# [Questions]
A – According to the text on luteinizing hormone, which gland makes luteinizing hormone?
B – Resume the text on luteinizing hormone, continuing from its final sentence.

# [Given text]

Luteinizing Hormone is a hormone that plays an important role in the menstrual cycle, and one that can help women find out when they are fertile. Let's take a closer look at what Luteinizing Hormone, commonly abbreviated as LH, does inside the female body.
The anterior pituitary gland makes luteinizing hormone. It's the big surge in LH, which occurs somewhere in the middle of the menstrual cycle, that triggers ovulation (the release of an egg from the ovaries, which means you are fertile). What is left over from the follicle then turns into something called the corpus luteum, a small sack in the ovaries that will in turn produce hormones that create a favorable environment for pregnancy in the uterus.
Men also produce luteinizing hormone, and in their case LH influences the production of other reproductive hormones, including testosterone. In women, high levels of LH only occur just before ovulation, and later on when she starts having menopause symptoms. Women who suffer from Polycystic Ovary Syndrome (PCOS) also have high levels of luteinizing hormone.

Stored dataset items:

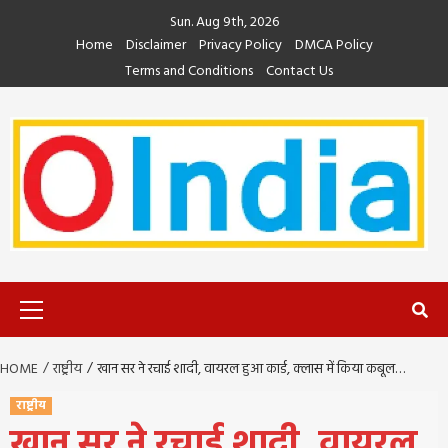
Skip
Sun. Aug 9th, 2026
to
Home
Disclaimer
Privacy Policy
DMCA Policy
content
Terms and Conditions
Contact Us
Primary
Menu
HOME
राष्ट्रीय
खान सर ने रचाई शादी, वायरल हुआ कार्ड, क्लास में किया कबूल…
राष्ट्रीय
खान सर ने रचाई शादी, वायरल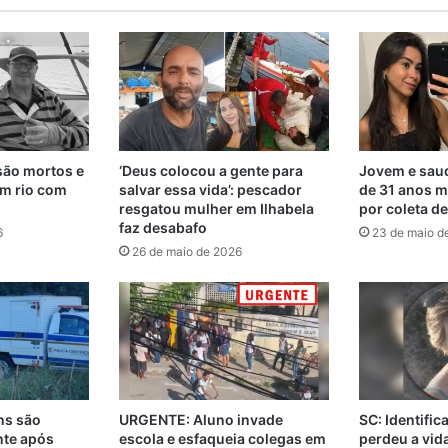
são mortos e
‘Deus colocou a gente para
Jovem e saud
m rio com
salvar essa vida’: pescador
de 31 anos m
resgatou mulher em Ilhabela
por coleta d
faz desabafo
6
23 de maio d
26 de maio de 2026
ns são
URGENTE: Aluno invade
SC: Identifi
nte após
escola e esfaqueia colegas em
perdeu a vi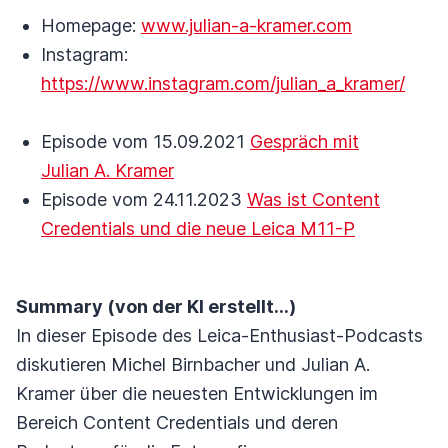
Homepage:
www.julian-a-kramer.com
Instagram:
https://www.instagram.com/julian_a_kramer/
Episode vom 15.09.2021
Gespräch mit
Julian A. Kramer
Episode vom 24.11.2023
Was ist Content
Credentials und die neue Leica M11-P
Summary (von der KI erstellt...)
In dieser Episode des Leica-Enthusiast-Podcasts
diskutieren Michel Birnbacher und Julian A.
Kramer über die neuesten Entwicklungen im
Bereich Content Credentials und deren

# [Solved problems]
A – The anterior pituitary gland.

B –
If you do not fall into one of these groups, and are trying to get pregnant, LH can play a great role in helping you to conceive quicker. Ovulation tests actually rely on this hormone to tell women who are hoping to conceive that they are about to start ovulating. Ovulation tests are handy tools that women can start using around a week before they expect their most fertile day.
When the LH surge happens, couples hoping for a baby can find out what is happening if they use ovulation tests. More sensitive LH tests are also used in medical offices to diagnose infertility in both men and women, as well as (early) menopause for women who are showing signs of that.